The Comedy That Never Ends: Dante Then and Now
This summer: Dive Into Dante with Professor Callegari @ 11
Seven centuries after it first circulated among elite readers in northern Italy, Dante Alighieri's Commedia — the Divine Comedy — continues to speak to readers across languages, cultures, and centuries. What keeps it alive? That is precisely the question this course sets out to answer.
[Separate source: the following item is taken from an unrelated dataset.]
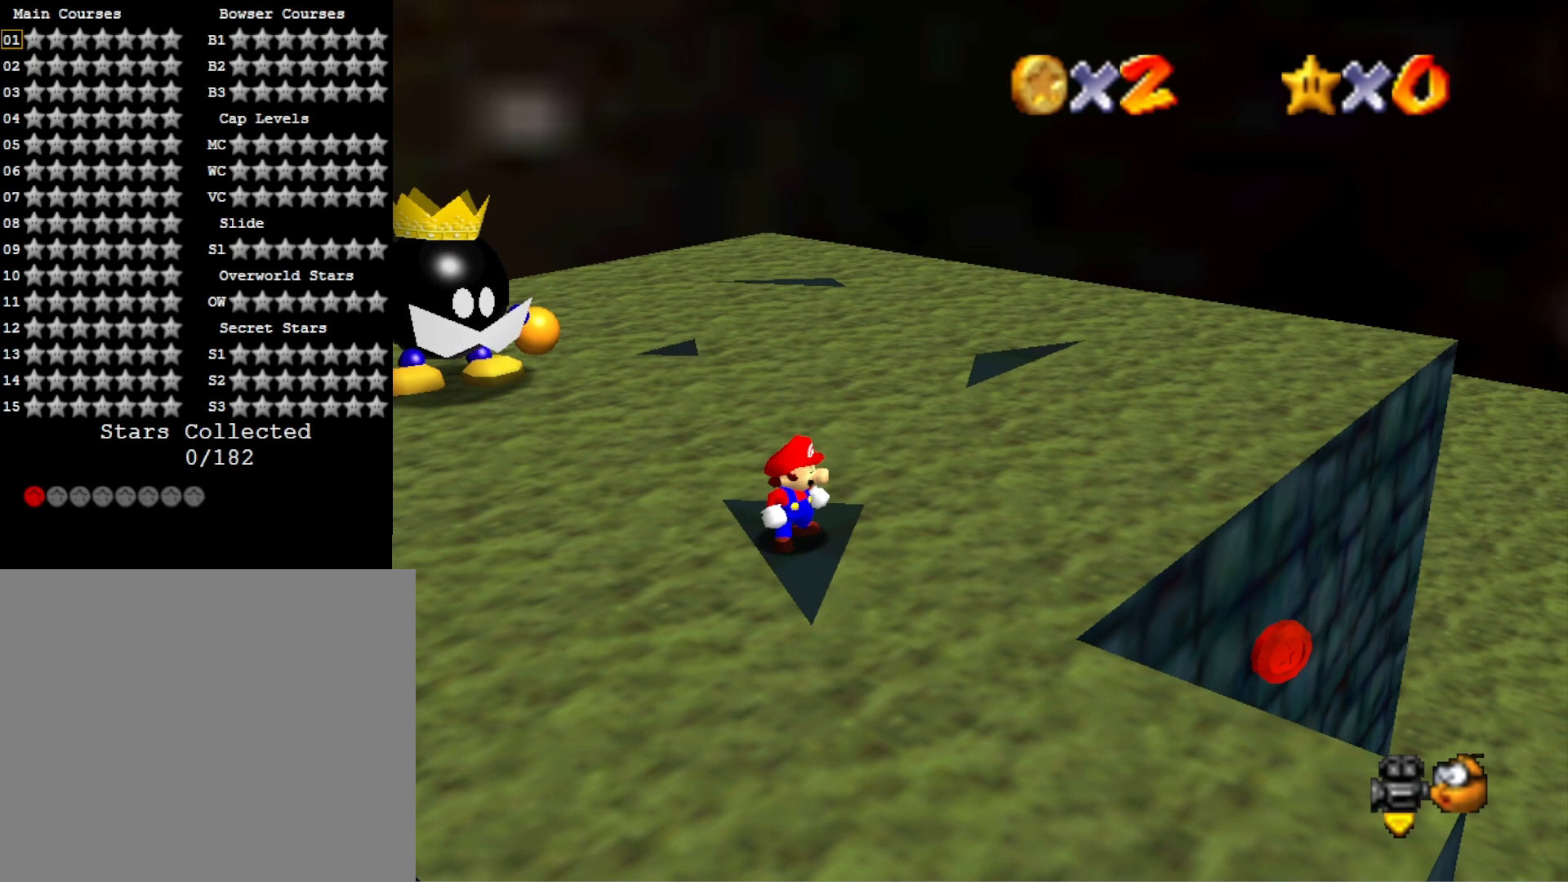
{"buttons": [], "left_stick": "center", "right_stick": "center", "events": []}
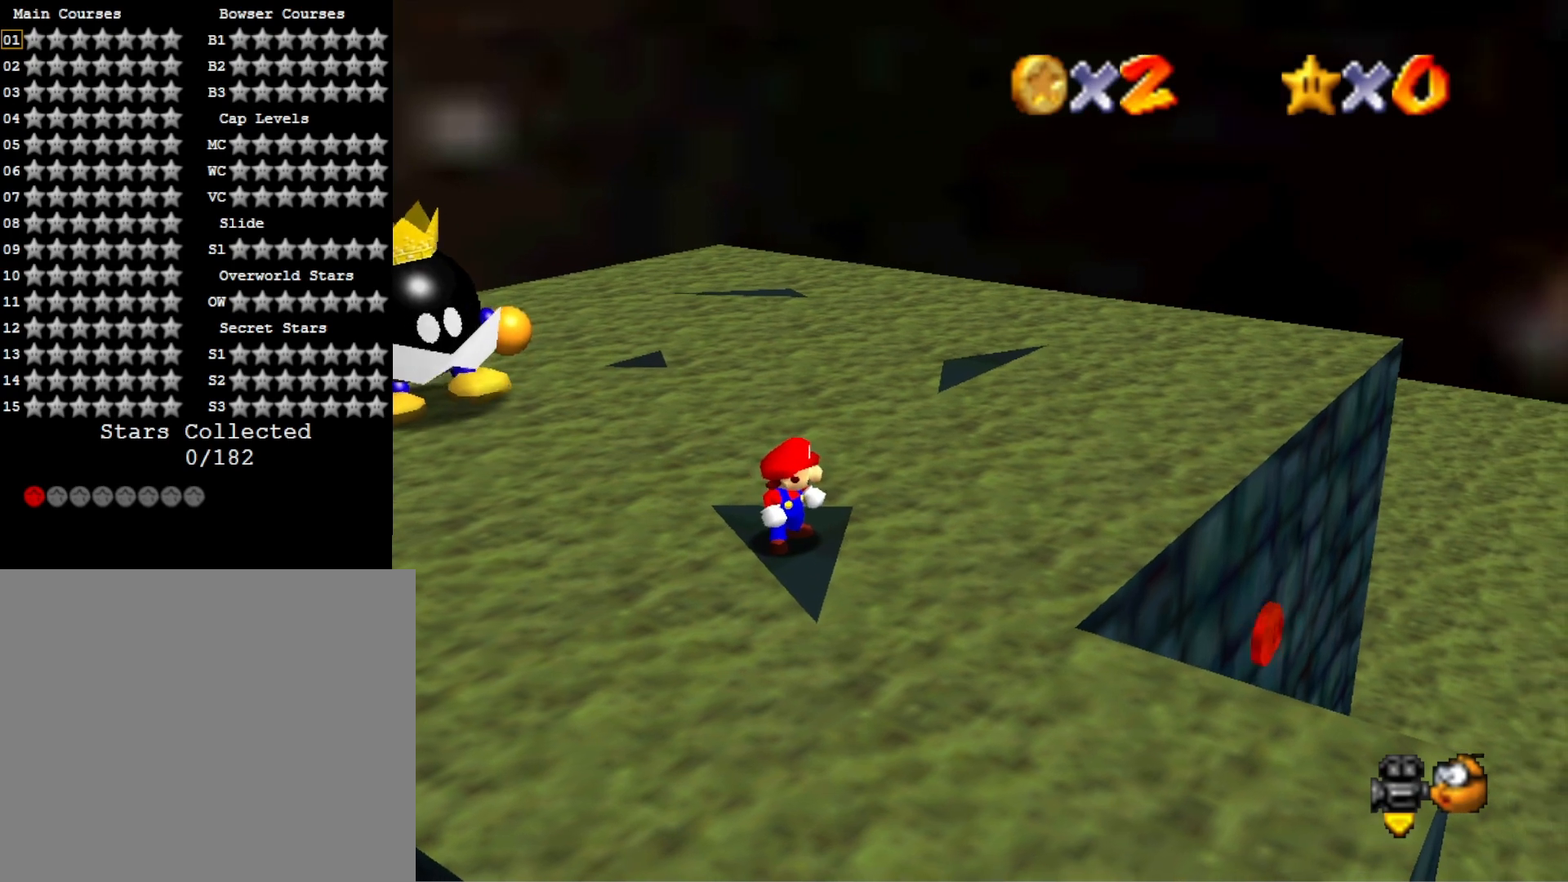
{"buttons": [], "left_stick": "center", "right_stick": "center", "events": [[367, "left_stick", "down"], [433, "left_stick", "center"]]}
We begin with La vita nova (c. 1293–94), the early work in which Dante first forged his poetic voice, before plunging into the Inferno (c. 1306–09) — the first and most visceral of the Commedia's three canticles. At every turn, Dante stages a restless struggle between personal longing, civic duty, Christian faith, and the raw power of the body. His unprecedented fusion of these forces is what made the poem extraordinary in his own time — and what keeps it urgent in ours.
Alongside close readings of the poetry, we will explore how Dante's work has been translated, interpreted, and reimagined across different eras and media — asking, as Italo Calvino once did, why it has "not finished saying what it has to say."
Language: Taught in English. Assessments: Midterm, 2 essays, digital project. Credit: Dist:LIT · WCult:W · NRO eligible. Cross-listed:REL 32.02.
Students taking the course for major or minor credit will attend a weekly X-hour and write both essays in Italian. Please note that courses receiving an NRO grade may not fulfill major requirements.